■ Problem details ■
Copy out the records again. Change nothing.

■ Data ■
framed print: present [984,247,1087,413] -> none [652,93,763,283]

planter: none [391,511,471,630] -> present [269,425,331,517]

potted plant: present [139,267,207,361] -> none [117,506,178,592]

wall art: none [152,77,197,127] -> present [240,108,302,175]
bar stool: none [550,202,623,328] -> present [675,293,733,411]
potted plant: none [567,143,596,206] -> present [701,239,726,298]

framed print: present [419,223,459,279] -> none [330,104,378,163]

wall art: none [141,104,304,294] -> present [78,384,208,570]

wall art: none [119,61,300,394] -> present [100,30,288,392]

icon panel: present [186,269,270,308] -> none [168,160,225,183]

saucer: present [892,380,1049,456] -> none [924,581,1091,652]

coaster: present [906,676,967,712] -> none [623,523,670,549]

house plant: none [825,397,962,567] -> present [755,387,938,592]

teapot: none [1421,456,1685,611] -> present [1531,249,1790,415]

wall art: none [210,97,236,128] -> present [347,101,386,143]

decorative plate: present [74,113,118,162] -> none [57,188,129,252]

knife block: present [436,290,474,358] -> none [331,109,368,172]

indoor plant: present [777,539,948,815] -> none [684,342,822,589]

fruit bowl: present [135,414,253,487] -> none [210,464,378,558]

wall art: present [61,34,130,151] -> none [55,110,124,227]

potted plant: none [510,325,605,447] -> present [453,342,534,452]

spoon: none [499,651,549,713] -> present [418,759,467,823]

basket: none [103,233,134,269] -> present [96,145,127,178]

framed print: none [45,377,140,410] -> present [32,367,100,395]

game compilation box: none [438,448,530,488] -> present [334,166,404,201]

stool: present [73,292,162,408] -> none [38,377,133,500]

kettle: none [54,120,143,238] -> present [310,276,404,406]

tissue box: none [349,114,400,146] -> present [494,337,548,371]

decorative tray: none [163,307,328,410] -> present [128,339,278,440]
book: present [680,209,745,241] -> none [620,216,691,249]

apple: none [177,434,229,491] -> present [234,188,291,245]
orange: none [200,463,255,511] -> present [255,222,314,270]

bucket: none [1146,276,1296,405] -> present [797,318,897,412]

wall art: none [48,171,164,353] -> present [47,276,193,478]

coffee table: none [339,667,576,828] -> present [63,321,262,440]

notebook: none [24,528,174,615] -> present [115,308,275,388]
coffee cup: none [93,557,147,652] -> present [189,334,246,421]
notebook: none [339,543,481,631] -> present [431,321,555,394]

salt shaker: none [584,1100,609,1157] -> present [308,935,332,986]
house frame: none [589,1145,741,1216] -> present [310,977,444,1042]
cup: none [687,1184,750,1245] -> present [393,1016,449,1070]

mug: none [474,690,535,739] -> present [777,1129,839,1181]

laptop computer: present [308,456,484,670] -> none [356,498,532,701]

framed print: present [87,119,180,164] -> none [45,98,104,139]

■ Output for this exercise ■
framed print: present [984,247,1087,413] -> none [652,93,763,283]

planter: none [391,511,471,630] -> present [269,425,331,517]

potted plant: present [139,267,207,361] -> none [117,506,178,592]

wall art: none [152,77,197,127] -> present [240,108,302,175]
bar stool: none [550,202,623,328] -> present [675,293,733,411]
potted plant: none [567,143,596,206] -> present [701,239,726,298]

framed print: present [419,223,459,279] -> none [330,104,378,163]

wall art: none [141,104,304,294] -> present [78,384,208,570]

wall art: none [119,61,300,394] -> present [100,30,288,392]

icon panel: present [186,269,270,308] -> none [168,160,225,183]

saucer: present [892,380,1049,456] -> none [924,581,1091,652]

coaster: present [906,676,967,712] -> none [623,523,670,549]

house plant: none [825,397,962,567] -> present [755,387,938,592]

teapot: none [1421,456,1685,611] -> present [1531,249,1790,415]

wall art: none [210,97,236,128] -> present [347,101,386,143]

decorative plate: present [74,113,118,162] -> none [57,188,129,252]

knife block: present [436,290,474,358] -> none [331,109,368,172]

indoor plant: present [777,539,948,815] -> none [684,342,822,589]

fruit bowl: present [135,414,253,487] -> none [210,464,378,558]

wall art: present [61,34,130,151] -> none [55,110,124,227]

potted plant: none [510,325,605,447] -> present [453,342,534,452]

spoon: none [499,651,549,713] -> present [418,759,467,823]

basket: none [103,233,134,269] -> present [96,145,127,178]

framed print: none [45,377,140,410] -> present [32,367,100,395]

game compilation box: none [438,448,530,488] -> present [334,166,404,201]

stool: present [73,292,162,408] -> none [38,377,133,500]

kettle: none [54,120,143,238] -> present [310,276,404,406]

tissue box: none [349,114,400,146] -> present [494,337,548,371]

decorative tray: none [163,307,328,410] -> present [128,339,278,440]
book: present [680,209,745,241] -> none [620,216,691,249]

apple: none [177,434,229,491] -> present [234,188,291,245]
orange: none [200,463,255,511] -> present [255,222,314,270]

bucket: none [1146,276,1296,405] -> present [797,318,897,412]

wall art: none [48,171,164,353] -> present [47,276,193,478]

coffee table: none [339,667,576,828] -> present [63,321,262,440]

notebook: none [24,528,174,615] -> present [115,308,275,388]
coffee cup: none [93,557,147,652] -> present [189,334,246,421]
notebook: none [339,543,481,631] -> present [431,321,555,394]

salt shaker: none [584,1100,609,1157] -> present [308,935,332,986]
house frame: none [589,1145,741,1216] -> present [310,977,444,1042]
cup: none [687,1184,750,1245] -> present [393,1016,449,1070]

mug: none [474,690,535,739] -> present [777,1129,839,1181]

laptop computer: present [308,456,484,670] -> none [356,498,532,701]

framed print: present [87,119,180,164] -> none [45,98,104,139]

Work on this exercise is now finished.